A importância de educar as crianças e os adolescentes para a autonomia e o discernimento
Feitos os esclarecimentos acima, considero importante destacar uma situação que pode deixar vulnerável à violência ou à exploração sexual qualquer criança e adolescente, inclusive os nossos filhos e filhas.
De acordo com a pesquisa realizada pela psicóloga Karen Michel Esber (2009), os autores de violências sexuais costumam tratar bem as crianças, para conseguirem o que querem delas. Geralmente são simpáticos, “amigos” das crianças. São pais, padrastos, tios, mães, vizinhos e vizinhas – pessoas quase sempre “acima de qualquer suspeita”.
A pesquisa que a psicóloga Karen Esber fez junto aos autores de violências revelou boas pistas de como podemos proteger nossas crianças e adolescentes. Esses autores de violência sexual evidenciaram que, em uma relação de obediência cega às ordens de adultos, as crianças comumente guardam segredos acerca da violência a que estão sendo submetidas.
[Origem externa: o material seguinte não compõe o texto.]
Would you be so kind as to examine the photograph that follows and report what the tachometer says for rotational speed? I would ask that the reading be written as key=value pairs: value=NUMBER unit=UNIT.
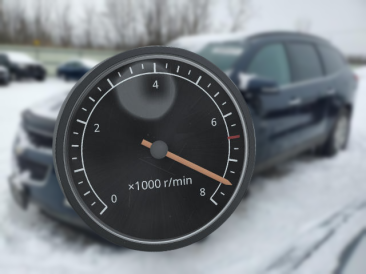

Ao final de seu trabalho de investigação Esber faz o seguinte alerta:
“É urgente, portanto, reforçar a ideia da criança como sujeito de direitos, amplamente preconizado pelo Estatuto da Criança e do Adolescente. Concebê-la como tal não deve significar a perda do “poder” do adulto,(...) mas sim que ela deva ser educada para dar respeito e também receber respeito – o que é muito diferente da obediência cega comumente preconizada pelas famílias. A criança deve, portanto, ser orientada de que adulto nenhum está autorizado a cometer qualquer tipo de violação de direitos” ( p.195).
A criança e o adolescente não tem que aprender a obedecerem os adultos. Temos que ensiná-las a respeitar os adultos, mas somente os que são realmente respeitáveis! Temos que ensiná-las a discernir o que é uma ordem justa de uma injusta. Essa última jamais deverá ser obedecida, pois desde cedo a criança precisa aprender a fazer escolhas e a se proteger e proteger os demais (Cida Alves).
VEJA ABAIXO O PENSAMENTO DE UM DOS PRECURSORES DA EDUCAÇÃO PARA PAZ
“(...) não posso dizer a meus alunos que a única maneira de amar a lei é obedecê-la. Só posso lhes dizer que devem honrar a lei dos homens de forma que as cumpram quando sejam justas ( isto é, quando são a força do fraco); quando virem, ao contrário, que não são justas (isto é, quando sancionam o abuso do forte), terão de lutar para mudá-la” (MILANI, apud JARES, 2002, p 74).
Milani defende o princípio educativo da soberania individual, ou seja, a necessidade de incentivar a autonomia individual em vez da obediência cega, maneira tal que “cada um se sinta responsável por tudo” (MILANI, apud JARES, 2002, p 74).
Veja mais sobre os princípios da Educação Para Paz AQUI
Os dois princípios fundantes da Educação para a Paz:
- A recusa da violência como forma de resolver os conflitos
- A busca da coerência entre os fins e os meios
*exceto nos casos que em o autor de violência tenha um transtorno mental associado. Casos como esses representam uma pequena parcela do total, algumas pesquisas estimam que atinjam apenas 10%.
Fonte: ESBER, Karen Michel. Autores de violência sexual contra crianças e adolescentes/Karen Michel Esber – Goiânia: Cânone Editorial, 2009.